After Tour de France rider Alexandre Vinokourov tested positive for a banned blood transfusion his Astana team to pull out of the race, a team spokeswoman said Tuesday.
Despite the latest heavy blow to a sport reeling from doping scandals, Tour de France organizers said the race would go on.
The Kazakh rider, a one-time favorite to win cycling's premier event, was tested after his victory in the 13th stage time trial on Saturday.
"Vino has tested positive having to do with a blood transfusion and the team is leaving the Tour," team spokeswoman Corinne Druey said, using the rider's nickname.
Vinokourov, a pre-race favorite, won two stages this year - the time trial in Albi and Monday's 15th stage. He is 23rd in the overall race standings. The Tour finishes in Paris on Sunday.

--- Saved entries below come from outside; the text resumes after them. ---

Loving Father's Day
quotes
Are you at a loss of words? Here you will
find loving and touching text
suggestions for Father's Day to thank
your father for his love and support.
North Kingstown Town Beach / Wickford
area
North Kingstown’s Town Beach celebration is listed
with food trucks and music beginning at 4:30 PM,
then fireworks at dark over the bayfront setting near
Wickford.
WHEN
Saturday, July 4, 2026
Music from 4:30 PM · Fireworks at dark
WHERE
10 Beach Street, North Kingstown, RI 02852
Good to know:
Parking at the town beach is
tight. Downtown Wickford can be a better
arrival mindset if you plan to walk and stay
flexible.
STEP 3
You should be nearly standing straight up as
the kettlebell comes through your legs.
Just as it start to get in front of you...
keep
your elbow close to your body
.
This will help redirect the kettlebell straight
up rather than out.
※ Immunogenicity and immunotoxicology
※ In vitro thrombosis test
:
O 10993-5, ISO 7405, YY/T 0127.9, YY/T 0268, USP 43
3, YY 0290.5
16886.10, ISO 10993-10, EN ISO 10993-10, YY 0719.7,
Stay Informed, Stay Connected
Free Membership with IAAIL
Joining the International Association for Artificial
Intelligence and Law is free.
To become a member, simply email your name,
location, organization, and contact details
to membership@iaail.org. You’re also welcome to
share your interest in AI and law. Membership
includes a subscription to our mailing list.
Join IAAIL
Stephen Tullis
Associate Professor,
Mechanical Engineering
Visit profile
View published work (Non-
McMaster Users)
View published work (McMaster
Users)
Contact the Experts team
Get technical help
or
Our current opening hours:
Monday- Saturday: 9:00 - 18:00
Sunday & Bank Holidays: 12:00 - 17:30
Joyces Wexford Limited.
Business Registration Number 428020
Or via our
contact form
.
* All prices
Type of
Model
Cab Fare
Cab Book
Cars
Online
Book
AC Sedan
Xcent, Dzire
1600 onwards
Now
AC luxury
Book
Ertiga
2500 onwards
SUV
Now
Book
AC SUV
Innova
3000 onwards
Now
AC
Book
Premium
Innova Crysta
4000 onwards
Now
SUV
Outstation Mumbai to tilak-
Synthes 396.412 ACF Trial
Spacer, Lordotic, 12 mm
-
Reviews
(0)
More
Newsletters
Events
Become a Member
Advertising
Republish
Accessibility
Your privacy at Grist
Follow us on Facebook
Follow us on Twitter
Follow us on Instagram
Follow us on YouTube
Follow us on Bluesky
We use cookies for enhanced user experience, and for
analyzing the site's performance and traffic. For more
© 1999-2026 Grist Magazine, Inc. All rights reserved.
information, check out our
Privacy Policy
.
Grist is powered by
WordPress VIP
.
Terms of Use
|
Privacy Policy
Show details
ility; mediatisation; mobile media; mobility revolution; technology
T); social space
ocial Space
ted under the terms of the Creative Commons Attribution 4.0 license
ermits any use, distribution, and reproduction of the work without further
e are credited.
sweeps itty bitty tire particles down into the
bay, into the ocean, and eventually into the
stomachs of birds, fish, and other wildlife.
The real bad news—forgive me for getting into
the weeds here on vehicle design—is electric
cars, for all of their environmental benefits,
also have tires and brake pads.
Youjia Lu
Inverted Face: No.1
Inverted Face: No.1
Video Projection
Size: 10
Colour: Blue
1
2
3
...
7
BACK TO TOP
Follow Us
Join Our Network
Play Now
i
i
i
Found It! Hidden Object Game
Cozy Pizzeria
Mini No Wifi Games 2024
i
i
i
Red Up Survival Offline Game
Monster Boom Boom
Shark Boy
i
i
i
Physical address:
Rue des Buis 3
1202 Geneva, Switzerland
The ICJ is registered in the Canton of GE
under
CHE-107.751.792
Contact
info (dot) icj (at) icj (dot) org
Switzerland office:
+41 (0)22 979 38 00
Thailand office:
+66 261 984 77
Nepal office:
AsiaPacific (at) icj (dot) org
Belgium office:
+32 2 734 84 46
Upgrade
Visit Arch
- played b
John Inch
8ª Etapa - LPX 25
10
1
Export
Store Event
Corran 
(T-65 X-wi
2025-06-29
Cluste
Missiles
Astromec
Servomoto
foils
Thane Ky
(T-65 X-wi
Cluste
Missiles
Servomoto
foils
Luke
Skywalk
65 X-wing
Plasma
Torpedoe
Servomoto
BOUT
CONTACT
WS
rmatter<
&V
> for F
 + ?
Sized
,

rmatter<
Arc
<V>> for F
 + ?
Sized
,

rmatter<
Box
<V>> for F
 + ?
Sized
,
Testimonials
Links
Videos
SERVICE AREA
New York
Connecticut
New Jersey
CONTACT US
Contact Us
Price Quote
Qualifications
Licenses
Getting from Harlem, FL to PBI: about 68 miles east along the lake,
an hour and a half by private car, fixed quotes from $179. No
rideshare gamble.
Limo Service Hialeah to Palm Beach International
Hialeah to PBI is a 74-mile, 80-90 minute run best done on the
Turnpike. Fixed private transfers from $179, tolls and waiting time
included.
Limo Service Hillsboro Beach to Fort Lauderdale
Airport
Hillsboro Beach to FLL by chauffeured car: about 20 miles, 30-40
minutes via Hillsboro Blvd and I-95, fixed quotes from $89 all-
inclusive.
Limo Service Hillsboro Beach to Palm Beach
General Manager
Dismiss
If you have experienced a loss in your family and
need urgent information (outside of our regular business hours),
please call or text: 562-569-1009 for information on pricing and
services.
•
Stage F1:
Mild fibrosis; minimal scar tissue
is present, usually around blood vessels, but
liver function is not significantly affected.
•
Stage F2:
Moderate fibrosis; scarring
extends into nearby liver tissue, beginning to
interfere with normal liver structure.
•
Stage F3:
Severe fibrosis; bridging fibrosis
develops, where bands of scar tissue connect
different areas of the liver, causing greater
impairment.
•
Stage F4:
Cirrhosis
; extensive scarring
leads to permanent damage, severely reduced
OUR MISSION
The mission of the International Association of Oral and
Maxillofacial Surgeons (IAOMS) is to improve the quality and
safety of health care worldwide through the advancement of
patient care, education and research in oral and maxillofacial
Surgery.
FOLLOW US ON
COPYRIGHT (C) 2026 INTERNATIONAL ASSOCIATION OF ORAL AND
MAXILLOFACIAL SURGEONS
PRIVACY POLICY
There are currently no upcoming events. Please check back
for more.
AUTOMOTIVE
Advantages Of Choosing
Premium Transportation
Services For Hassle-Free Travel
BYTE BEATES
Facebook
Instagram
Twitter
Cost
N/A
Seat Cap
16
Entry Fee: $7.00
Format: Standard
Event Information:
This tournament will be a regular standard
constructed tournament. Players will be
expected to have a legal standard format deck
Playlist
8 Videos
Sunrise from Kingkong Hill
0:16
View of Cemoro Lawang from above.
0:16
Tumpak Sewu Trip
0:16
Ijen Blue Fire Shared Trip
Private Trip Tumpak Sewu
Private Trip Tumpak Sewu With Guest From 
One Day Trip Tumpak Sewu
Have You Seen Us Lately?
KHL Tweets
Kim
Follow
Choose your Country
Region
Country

Once seen as a favorite to win the Tour, Vinokourov dropped out of contention for good Sunday after losing 28 minutes, 50 seconds to race leader Michael Rasmussen.
The French sports daily L'Equipe, which first reported the positive test on its Web site Tuesday, said the analysis was conducted by the Chatenay-Malabry lab on the outskirts of Paris. It said two distinctive types of red blood cells were found in the A sample and showed that Vinokourov received a blood transfusion from a compatible donor shortly before the time trial.
A senior French anti-doping official confirmed to The Associated Press that there was a positive test for a blood transfusion taken from a rider at the Tour on Saturday, but said he didn't know the name of the cyclist involved. He said the test found two different types of blood, one from the rider, one from a donor.
The official spoke on condition of anonymity because no official announcement had been made.
The president of cycling's world governing body, the UCI, said he could not comment as long as the result of the backup B-sample had not been confirmed.
"We have a process in place and we have to see this process through," Pat McQuaid told The Associated Press in a telephone interview
Vinokourov has been a crowd favorite along the course route this year. He was injured in a crash in the fifth stage, requiring stitches in both knees.
"With a guy of his stature and class, in cycling's current situation, we might as well pack our bags and go home," said British rider David Millar, who came back from a two-year doping ban in the Tour last year.